Many patterns from the era are being reproduced, and large prices are being charged for them. Beware the new productions, which occur in many of the patterns. Fortunately, Patrician Spoke in amber is one of the few patterns not being reproduced. Usually, the discerning eye can spot a reproduction because the colors are darker and there is no sign of wear. And the cost for the documented original version is priced considerably higher.

My list is almost complete. I do have 12 dinner plates and 12 luncheon plates. I have 12 cups and 12 saucers. I have 12 sherbet glasses and 12 cream soup bowls. I have 12 of my very favorites – the cute little berry bowls. Twelve cereal bowls sit beside the 12 six inch bread plates. By them sit the 8 larger 7 ½” salad or dessert plates. I just haven’t found the other 4 yet!

Photo Ebay.com
Photo Ebay.com

By the enormously expensive cookie jar sit the two pitchers of different sizes, the salt and pepper set (with tops) and the creamer and sugar set. The covered butter dish has a place of prominence among the glasses, sitting right in the middle of the 12 9-oz tumblers. Missing one of the 14 oz iced tea glasses, (alas, only 11 found so far) is sad, but the fact that I’ve found only three of the cute little 5 oz juice glasses is reason to weep! There is a classy footed glass as well, and I’ve managed to find only four of them.

I have serving pieces and accessories of all sorts. Two round vegetable bowls nestle with an oval one near the two oval platters, which are surprisingly small considering the huge roasts and platters of fried chicken that were routinely placed upon the dining table in the ‘30’s. I purchased two grill plates to use as relish dishes. They look exactly like the large dinner plate except they have three divided sections like one might find in a diner where you’d order a meat and two sides.

Photo Ebay.com
Photo Ebay.com

I finished the collection with two jam bowls, which I use as such, but they look for all the world like the bottoms of butter dishes without the tops.
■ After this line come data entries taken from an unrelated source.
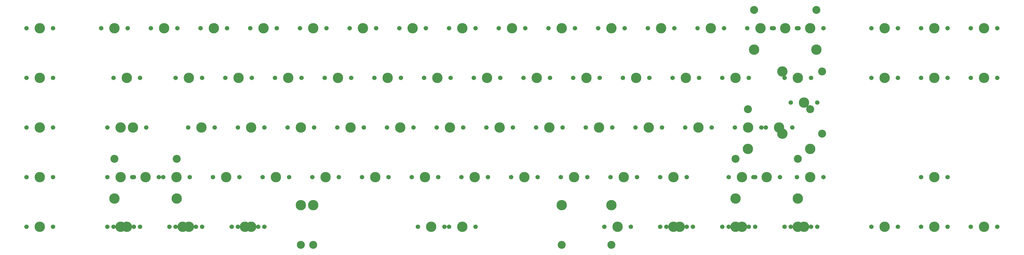
<source format=gbr>
%TF.GenerationSoftware,Altium Limited,Altium Designer,22.1.2 (22)*%
G04 Layer_Color=0*
%FSLAX26Y26*%
%MOIN*%
%TF.SameCoordinates,6AB8E791-3C66-40CF-9B94-9E67D8B32DB7*%
%TF.FilePolarity,Positive*%
%TF.FileFunction,NonPlated,1,2,NPTH,Drill*%
%TF.Part,Single*%
G01*
G75*
%TA.AperFunction,ComponentDrill*%
%ADD83C,0.120000*%
%ADD84C,0.067008*%
%ADD85C,0.157008*%
%ADD86C,0.120000*%
%ADD87C,0.157008*%
D83*
X6015250Y106000D02*
D03*
X10515250D02*
D03*
X12389000Y1406000D02*
D03*
X13329000D02*
D03*
X13516500Y2156000D02*
D03*
X12576500D02*
D03*
X13610250Y3656000D02*
D03*
X12670250D02*
D03*
X9765004Y106000D02*
D03*
X5827996D02*
D03*
X3954000Y1406000D02*
D03*
X3014000D02*
D03*
D84*
X8065250Y381000D02*
D03*
X8465250D02*
D03*
X12659000Y1131000D02*
D03*
X13059000D02*
D03*
X13315000D02*
D03*
X13715000D02*
D03*
X12685000D02*
D03*
X12285000D02*
D03*
X8065236Y3381000D02*
D03*
X8465236D02*
D03*
X15190250Y1131000D02*
D03*
X15590250D02*
D03*
X12846500Y1881000D02*
D03*
X13246500D02*
D03*
X13340250Y3381000D02*
D03*
X12940250D02*
D03*
X7996500Y381000D02*
D03*
X7596500D02*
D03*
X14840250Y3381000D02*
D03*
X14440250D02*
D03*
X6215250D02*
D03*
X5815250D02*
D03*
X13527750Y381000D02*
D03*
X13127750D02*
D03*
X12590250D02*
D03*
X12190250D02*
D03*
X11652750D02*
D03*
X11252750D02*
D03*
X5277750D02*
D03*
X4877750D02*
D03*
X4340250D02*
D03*
X3940250D02*
D03*
X3402750D02*
D03*
X3002750D02*
D03*
X16340250D02*
D03*
X15940250D02*
D03*
X15590250D02*
D03*
X15190250D02*
D03*
X14840250D02*
D03*
X14440250D02*
D03*
X13621500D02*
D03*
X13221500D02*
D03*
X12684000D02*
D03*
X12284000D02*
D03*
X11746500D02*
D03*
X11346500D02*
D03*
X10809000D02*
D03*
X10409000D02*
D03*
X5184000D02*
D03*
X4784000D02*
D03*
X4246500D02*
D03*
X3846500D02*
D03*
X3309000D02*
D03*
X2909000D02*
D03*
X2090250D02*
D03*
X1690250D02*
D03*
X3309000Y1131000D02*
D03*
X2909000D02*
D03*
X11652750D02*
D03*
X11252750D02*
D03*
X10902750D02*
D03*
X10502750D02*
D03*
X10152750D02*
D03*
X9752750D02*
D03*
X9402750D02*
D03*
X9002750D02*
D03*
X8652750D02*
D03*
X8252750D02*
D03*
X7902750D02*
D03*
X7502750D02*
D03*
X7152750D02*
D03*
X6752750D02*
D03*
X6402750D02*
D03*
X6002750D02*
D03*
X5652750D02*
D03*
X5252750D02*
D03*
X4902750D02*
D03*
X4502750D02*
D03*
X4152750D02*
D03*
X3752750D02*
D03*
X3684000D02*
D03*
X3284000D02*
D03*
X2090250D02*
D03*
X1690250D02*
D03*
X13621500Y2256000D02*
D03*
X13221500D02*
D03*
X12777750Y1881000D02*
D03*
X12377750D02*
D03*
X12027750D02*
D03*
X11627750D02*
D03*
X11277750D02*
D03*
X10877750D02*
D03*
X10527750D02*
D03*
X10127750D02*
D03*
X9777750D02*
D03*
X9377750D02*
D03*
X9027750D02*
D03*
X8627750D02*
D03*
X8277750D02*
D03*
X7877750D02*
D03*
X7527750D02*
D03*
X7127750D02*
D03*
X6777750D02*
D03*
X6377750D02*
D03*
X6027750D02*
D03*
X5627750D02*
D03*
X5277750D02*
D03*
X4877750D02*
D03*
X4527750D02*
D03*
X4127750D02*
D03*
X3496500D02*
D03*
X2909000D02*
D03*
X2090250D02*
D03*
X1690250D02*
D03*
X16340250Y2631000D02*
D03*
X15940250D02*
D03*
X15590250D02*
D03*
X15190250D02*
D03*
X14840250D02*
D03*
X14440250D02*
D03*
X13527750D02*
D03*
X13127750D02*
D03*
X12590250D02*
D03*
X12190250D02*
D03*
X11840250D02*
D03*
X11440250D02*
D03*
X11090250D02*
D03*
X10690250D02*
D03*
X10340250D02*
D03*
X9940250D02*
D03*
X9590250D02*
D03*
X9190250D02*
D03*
X8840250D02*
D03*
X8440250D02*
D03*
X8090250D02*
D03*
X7690250D02*
D03*
X7340250D02*
D03*
X6940250D02*
D03*
X6590250D02*
D03*
X6190250D02*
D03*
X5840250D02*
D03*
X5440250D02*
D03*
X5090250D02*
D03*
X4690250D02*
D03*
X4340250D02*
D03*
X3940250D02*
D03*
X3402750D02*
D03*
X3002750D02*
D03*
X2090250D02*
D03*
X1690250D02*
D03*
X16340250Y3381000D02*
D03*
X15940250D02*
D03*
X15590250D02*
D03*
X15190250D02*
D03*
X13715250D02*
D03*
X13315250D02*
D03*
X12965250D02*
D03*
X12565250D02*
D03*
X12215250D02*
D03*
X11815250D02*
D03*
X11465250D02*
D03*
X11065250D02*
D03*
X10715250D02*
D03*
X10315250D02*
D03*
X9965250D02*
D03*
X9565250D02*
D03*
X9215250D02*
D03*
X8815250D02*
D03*
X7715250D02*
D03*
X7315250D02*
D03*
X6965250D02*
D03*
X6565250D02*
D03*
X5465250D02*
D03*
X5065250D02*
D03*
X4715250D02*
D03*
X4315250D02*
D03*
X3965250D02*
D03*
X3565250D02*
D03*
X3215250D02*
D03*
X2815250D02*
D03*
X2090250D02*
D03*
X1690250D02*
D03*
D85*
X6015250Y706000D02*
D03*
X8265250Y381000D02*
D03*
X10515250Y706000D02*
D03*
X12389000Y806000D02*
D03*
X12859000Y1131000D02*
D03*
X13329000Y806000D02*
D03*
X13515000Y1131000D02*
D03*
X12485000D02*
D03*
X8265236Y3381000D02*
D03*
X15390250Y1131000D02*
D03*
X13046500Y1881000D02*
D03*
X13516500Y1556000D02*
D03*
X12576500D02*
D03*
X13610250Y3056000D02*
D03*
X13140250Y3381000D02*
D03*
X12670250Y3056000D02*
D03*
X9765004Y706000D02*
D03*
X7796500Y381000D02*
D03*
X5827996Y706000D02*
D03*
X14640250Y3381000D02*
D03*
X6015250D02*
D03*
X13327750Y381000D02*
D03*
X12390250D02*
D03*
X11452750D02*
D03*
X5077750D02*
D03*
X4140250D02*
D03*
X3202750D02*
D03*
X16140249D02*
D03*
X15390250D02*
D03*
X14640250D02*
D03*
X13421500D02*
D03*
X12484000D02*
D03*
X11546500D02*
D03*
X10609000D02*
D03*
X4984000D02*
D03*
X4046500D02*
D03*
X3109000D02*
D03*
X1890250D02*
D03*
X3109000Y1131000D02*
D03*
X11452750D02*
D03*
X10702750D02*
D03*
X9952750D02*
D03*
X9202750D02*
D03*
X8452750D02*
D03*
X7702750D02*
D03*
X6952750D02*
D03*
X6202750D02*
D03*
X5452750D02*
D03*
X4702750D02*
D03*
X3952750D02*
D03*
X3954000Y806000D02*
D03*
X3484000Y1131000D02*
D03*
X3014000Y806000D02*
D03*
X1890250Y1131000D02*
D03*
X13421500Y2256000D02*
D03*
X12577750Y1881000D02*
D03*
X11827750D02*
D03*
X11077750D02*
D03*
X10327750D02*
D03*
X9577750D02*
D03*
X8827750D02*
D03*
X8077750D02*
D03*
X7327750D02*
D03*
X6577750D02*
D03*
X5827750D02*
D03*
X5077750D02*
D03*
X4327750D02*
D03*
X3296500D02*
D03*
X3109000D02*
D03*
X1890250D02*
D03*
X16140249Y2631000D02*
D03*
X15390250D02*
D03*
X14640250D02*
D03*
X13327750D02*
D03*
X12390250D02*
D03*
X11640250D02*
D03*
X10890250D02*
D03*
X10140250D02*
D03*
X9390250D02*
D03*
X8640250D02*
D03*
X7890250D02*
D03*
X7140250D02*
D03*
X6390250D02*
D03*
X5640250D02*
D03*
X4890250D02*
D03*
X4140250D02*
D03*
X3202750D02*
D03*
X1890250D02*
D03*
X16140249Y3381000D02*
D03*
X15390250D02*
D03*
X13515250D02*
D03*
X12765250D02*
D03*
X12015250D02*
D03*
X11265250D02*
D03*
X10515250D02*
D03*
X9765250D02*
D03*
X9015250D02*
D03*
X7515250D02*
D03*
X6765250D02*
D03*
X5265250D02*
D03*
X4515250D02*
D03*
X3765250D02*
D03*
X3015250D02*
D03*
X1890250D02*
D03*
D86*
X13696500Y2726000D02*
D03*
Y1786000D02*
D03*
D87*
X13096500Y2726000D02*
D03*
Y1786000D02*
D03*
%TF.MD5,33eb0d7fa03d33ec4109f72eb3408df7*%
M02*

</source>
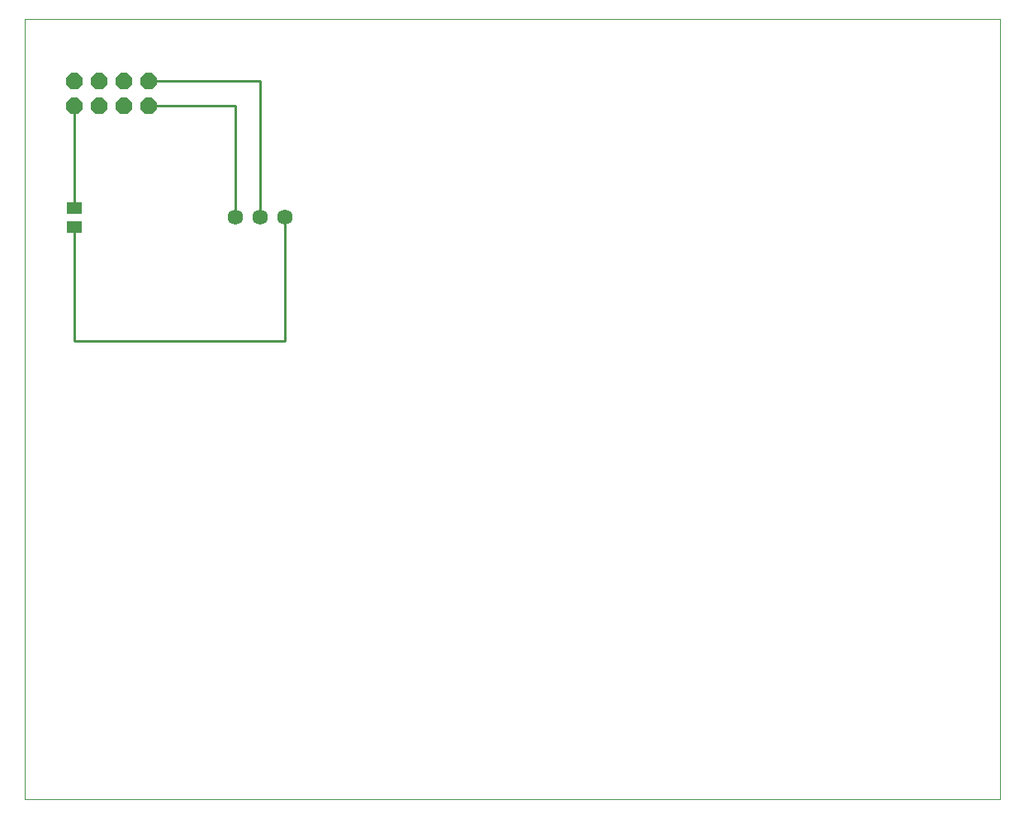
<source format=gtl>
G75*
%MOIN*%
%OFA0B0*%
%FSLAX25Y25*%
%IPPOS*%
%LPD*%
%AMOC8*
5,1,8,0,0,1.08239X$1,22.5*
%
%ADD10C,0.00000*%
%ADD11C,0.06260*%
%ADD12OC8,0.06600*%
%ADD13R,0.05906X0.05118*%
%ADD14C,0.01000*%
D10*
X0001000Y0001000D02*
X0001000Y0315961D01*
X0394701Y0315961D01*
X0394701Y0001000D01*
X0001000Y0001000D01*
D11*
X0086000Y0236000D03*
X0096000Y0236000D03*
X0106000Y0236000D03*
D12*
X0051000Y0281000D03*
X0041000Y0281000D03*
X0041000Y0291000D03*
X0051000Y0291000D03*
X0031000Y0291000D03*
X0021000Y0291000D03*
X0021000Y0281000D03*
X0031000Y0281000D03*
D13*
X0021000Y0239740D03*
X0021000Y0232260D03*
D14*
X0021000Y0186000D01*
X0106000Y0186000D01*
X0106000Y0236000D01*
X0096000Y0236000D02*
X0096000Y0291000D01*
X0051000Y0291000D01*
X0051000Y0281000D02*
X0086000Y0281000D01*
X0086000Y0236000D01*
X0021000Y0239740D02*
X0021000Y0281000D01*
M02*

</source>
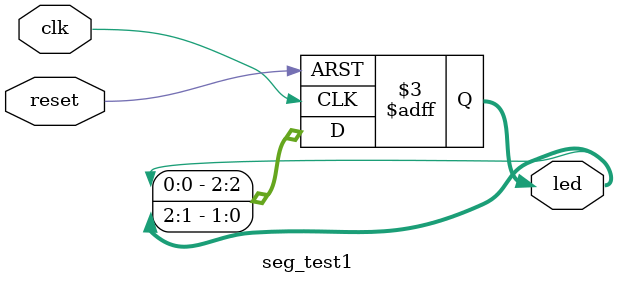
<source format=v>
module seg_test1(
	input wire clk,
	input wire reset,
	output reg[2:0] led
);

always@(posedge clk,negedge reset )begin
	if(!reset)
		led<=3'b001;
	else
		led<={led[0],led[2:1]};
end

endmodule
</source>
Makes sense to me. If you can’t sell them as butter dishes since they have no tops, call them jam dishes, slap a hefty price on their sweet little rims and the adoring public will grab them up. I surely did!

My collection of Patrician Spoke (named so because of the spoke pattern in the middle of the plates) has kept my attention for forty years. It’s a good thing it was spaced out over that time. My estimate is that I have approximately $3,850.00 invested in the 139 separate pieces in my astounding collection.